Stephanie Lubinski spoke of her husband Troy, a Minnesota firefighter who died by suicide while battling opioid addiction. Lubinski read her late husband’s suicide note aloud to the Sacklers, in which he said: “I’m sorry. I love you all.”

“Richard, David, Theresa, you have made an insane amount of money. … I have hundreds of thousands of medical bills to figure out on my own,” she told them. “You’re going to be remembered for being murderers.”

Lubinski, who has cancer, said she won’t be alive when the Sacklers pay victims or their survivors as part of a settlement agreement.

Ryan Hampton became addicted to OxyContin after taking it for a knee injury. Hampton, now in recovery, talked directly to Richard Sackler when he spoke.

“I pray you get exactly what is coming for you,” Hampton said, telling Richard Sackler that he “lived by the money and you may die by it as well.”

I hope that every face, every single victim’s face, haunts your every waking moment and your sleeping ones too. You poisoned our lives and had the audacity to blame us for dying.

I hope that you’ll hear our names in your dreams. I hope you hear the screams of the families who find their loved ones dead on the bathroom floor. I hope you hear the sirens. I hope you hear the heart monitor as it beeps along with a failing pulse. I hope you live the rest of your days burdened by the truth of what you have done.

Parent after parent faced the Sacklers, recounting the moment they found out their child had died due to opioid use. Cheryl Juaire had lost two sons — Sean and Corey — to addiction. Kate Scarpone lost her son, Sgt. Joseph Scarpone, to opioid overdose. Dr. Kim Blake heard the sales pitch from Purdue about OxyContin; she refused to believe it was “non-addictive,” and her son obtained it and overdosed.

Cheryl Juaire on Thursday poses for a picture with photos of her sons who died from overdoses, Sean Merrill (left) and Corey Merrill.
Cheryl Juaire on Thursday poses for a picture with photos of her sons who died from overdoses, Sean Merrill (left) and Corey Merrill.

Seth Wenig via Associated Press

Dede Yoder showed the Sacklers photos of her son Chris, who died at 21 after taking OxyContin for a knee injury. Donna Mazurek’s daughter Paige died at 22 of addiction after using opioids for a root canal. Tiffinee Scott’s daughter Tiarra trusted her doctors when they prescribed her OxyContin for chronic pain, only for her to die in 2020. Vicki Bishop told the Sacklers she wants them to see her son Brian when they close their eyes at night, because that’s what she sees.
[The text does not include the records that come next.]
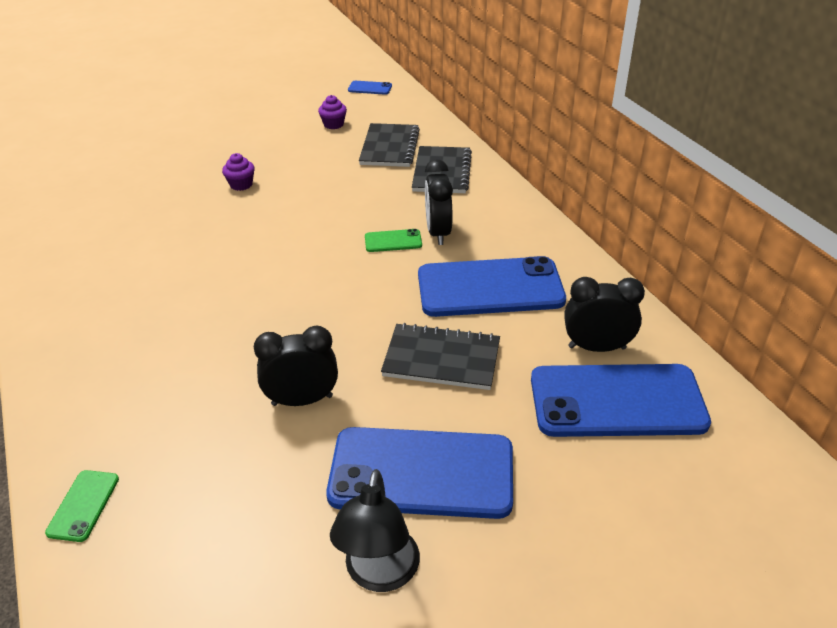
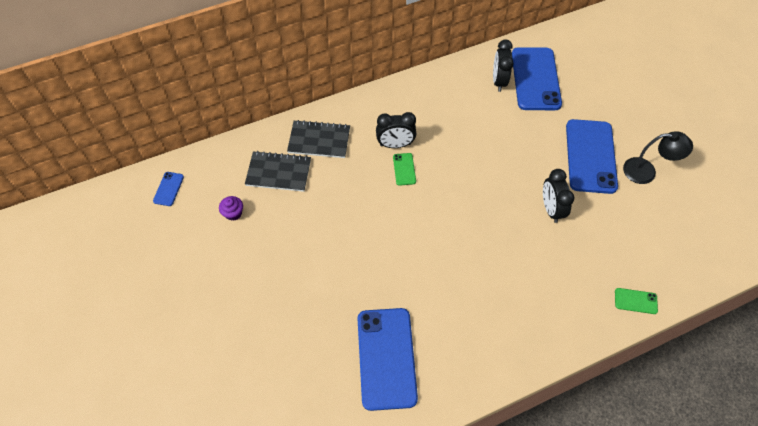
camera: 90 degrees left, 20 degrees up
purple cupcake [222,153,255,191] -> none
black notebook [381,323,500,390] -> none
blue phone [418,256,566,317] -> blue phone moved to [357,308,418,411]

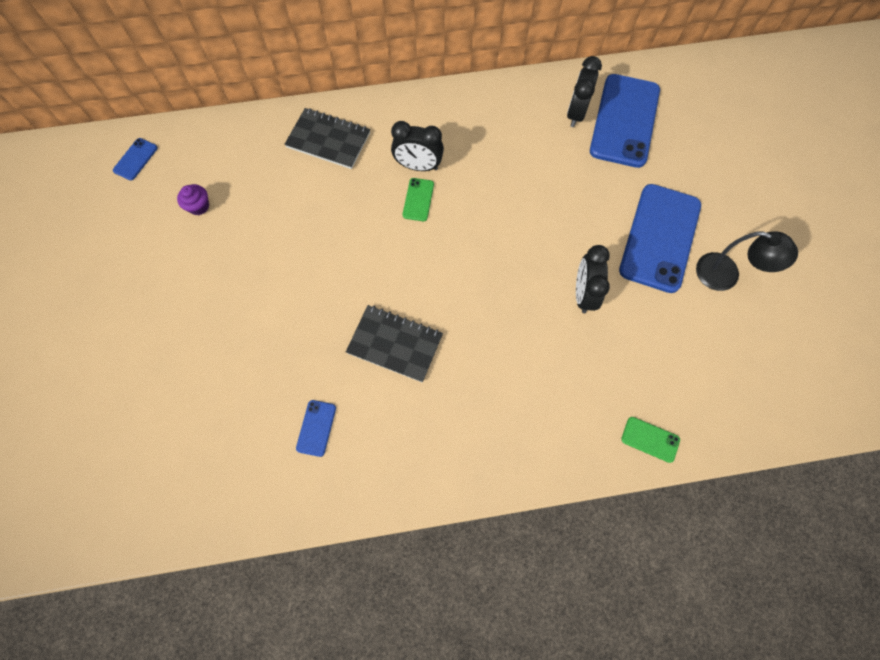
camera: 15 degrees right, 10 degrees up
black notebook [245,151,311,192] -> black notebook moved to [346,305,443,383]
blue phone [357,308,418,411] -> blue phone [296,400,336,457], size x0.43

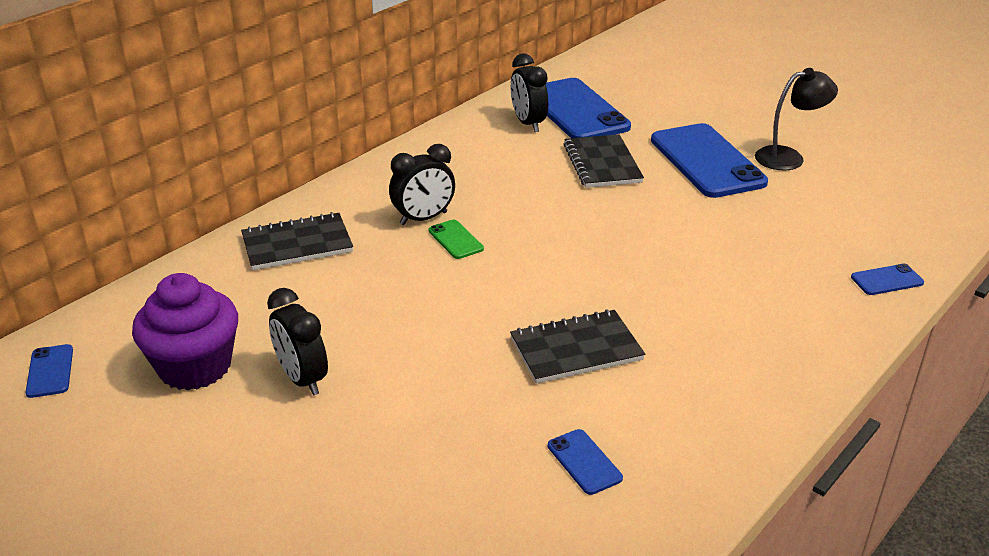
camera: 40 degrees left, 35 degrees down
purple cupcake [177,184,209,215] -> purple cupcake [132,273,238,390], size x2.21
black clock [576,245,610,313] -> black clock moved to [267,288,328,396]
green phone [621,417,680,463] -> blue phone [851,264,924,295]
none -> black notebook [563,134,644,188]

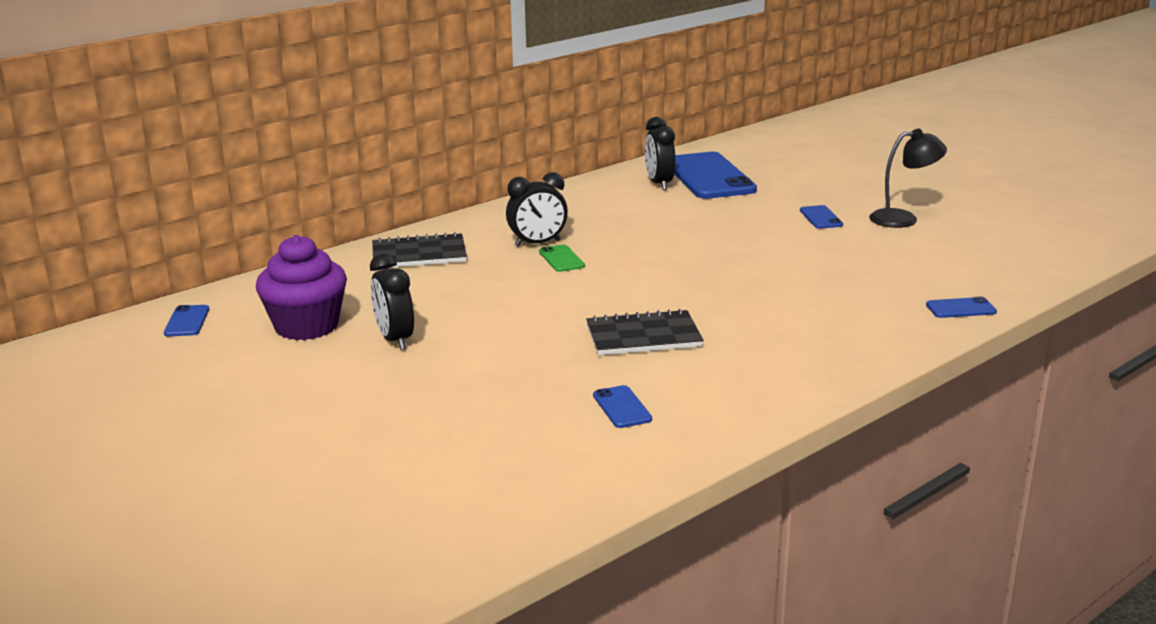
camera: 10 degrees right, 10 degrees down
black notebook [563,134,644,188] -> none
blue phone [651,123,768,198] -> blue phone [800,205,843,229], size x0.43

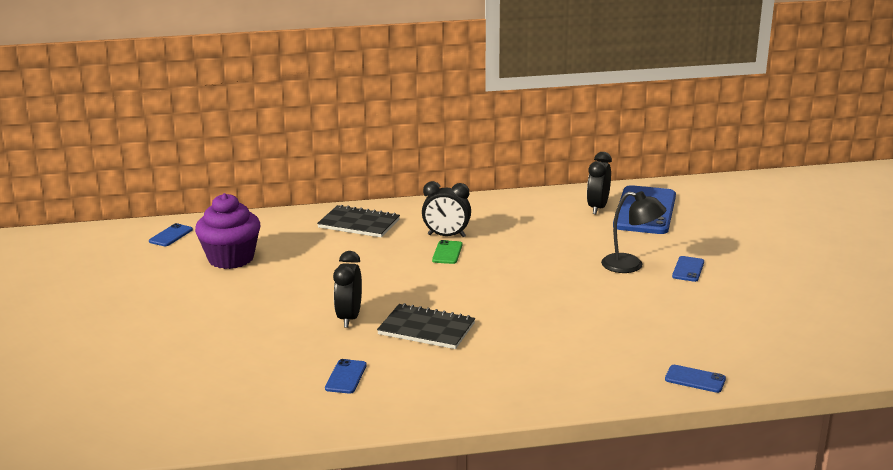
camera: 30 degrees right, 0 degrees up
black clock [370,254,414,350] -> black clock moved to [333,251,362,328]
black lamp [869,129,947,228] -> black lamp moved to [601,191,666,273]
Liz Fitzgerald lost two sons — Matt and Kyle — to opioids, showing the Sacklers a picture of her children. Ed Bisch lost his 18-year-old son Eddie to an overdose, and has been fighting Purdue since his death in 2001. Scotti Madison said his late son Trent was the most important person in his life. The courtroom filled with screams from a recording of the 911 call Kristi Nelson made when she found her 34-year-old son Brian lifeless in bed.
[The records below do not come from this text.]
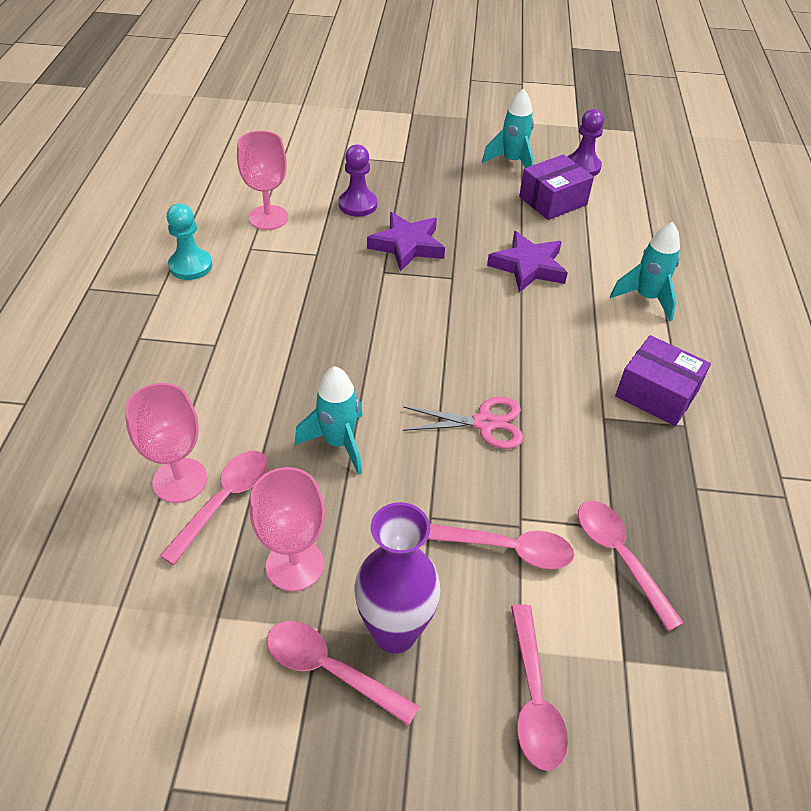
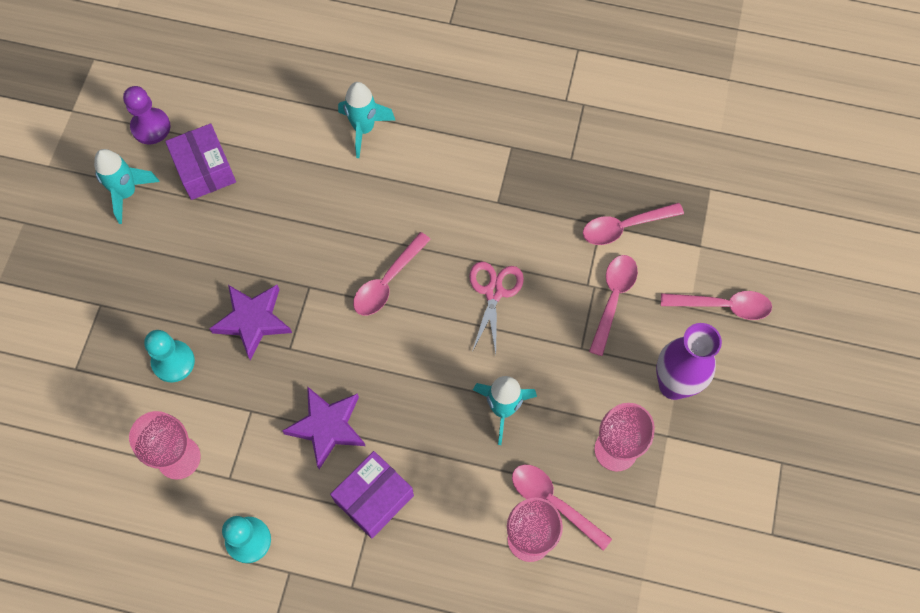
camera: 80 degrees left, 20 degrees up
pink spoon [267,621,420,726] -> pink spoon moved to [353,232,431,316]
purple pawn [339,145,377,217] -> turquoise pawn [144,330,195,382]
purple star [487,231,568,293] -> purple star moved to [282,386,365,469]
purple box [615,335,711,426] -> purple box moved to [330,451,414,539]

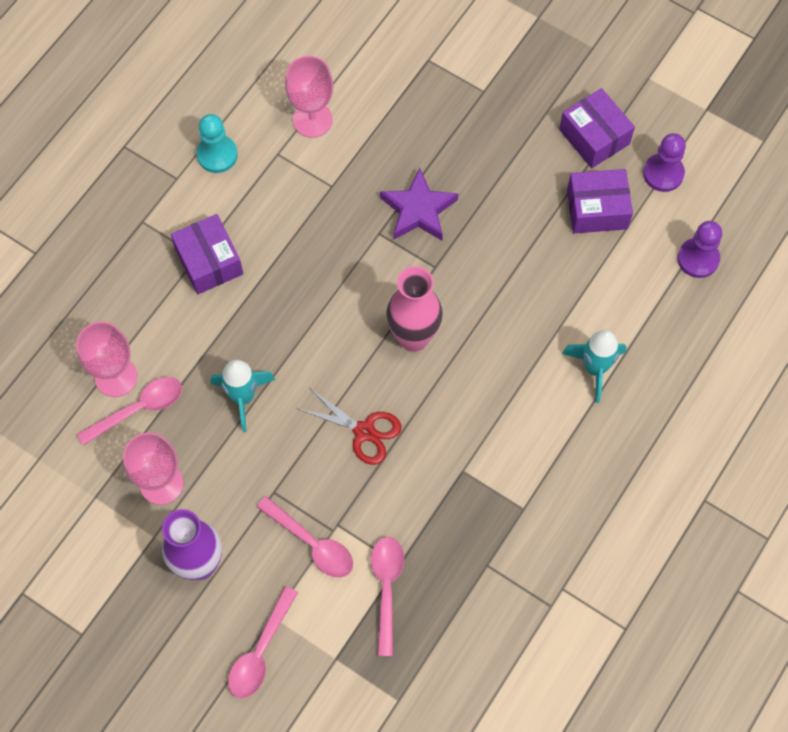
camera: 110 degrees right, 0 degrees up
turquoise rocket [94,149,160,224] -> purple box [559,88,635,168]
turquoise pawn [144,330,195,382] -> none
purple star [282,386,365,469] -> none
pink spoon [353,232,431,316] -> pink vase [386,266,443,352]
pink scissors [469,261,524,354] -> red scissors [298,388,401,465]
none -> purple pawn [677,221,722,278]

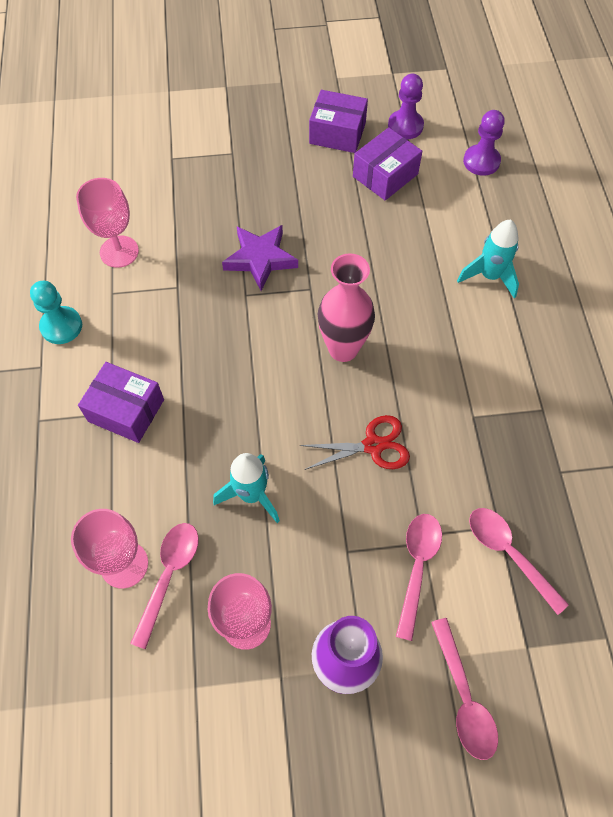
camera: 40 degrees left, 5 degrees down
pink spoon [257,496,353,578] -> pink spoon turned 75 degrees counterclockwise [396,514,442,641]

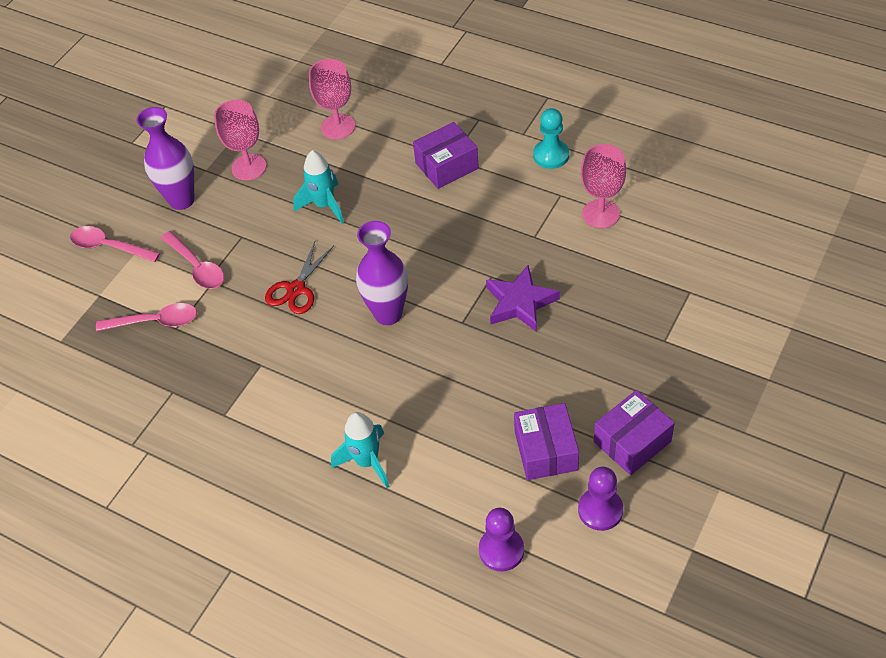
camera: 130 degrees right, 10 degrees down
pink spoon [130,523,199,649] -> none
pink vase [318,253,375,362] -> purple vase [356,221,408,325]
“I understand today’s your birthday, Richard. How will you be celebrating?” Nelson asked the Sackler family member. “I guarantee it won’t be in the cemetery. … You have truly benefited from the death of children. You are scum of the earth.”

In a 2001 email made public during OxyContin lawsuits, Richard Sackler referred to people experiencing addiction as “scum of the earth.”

Tiffinee Scott poses for a picture with a photo of her daughter, Tiarra, after making a statement on Thursday.
Tiffinee Scott poses for a picture with a photo of her daughter, Tiarra, after making a statement on Thursday.

Seth Wenig via Associated Press

Shelly Whitaker spoke of the suffering her three children experience after they were born opioid-dependent as a result of her opioid use during pregnancy. Kara Trainor said she managed to survive years of opioid addiction, but her 11-year-old son requires round-the-clock care for neonatal abstinence syndrome. Jenny Scully described to the court the several medical conditions her daughter struggles with due to being born with opioid dependency.

“It breaks my heart when she asked, ‘Why am I not like my friends?’” Scully told the Sacklers. “The only response I can give her is cold-hearted, ruthless people like you.”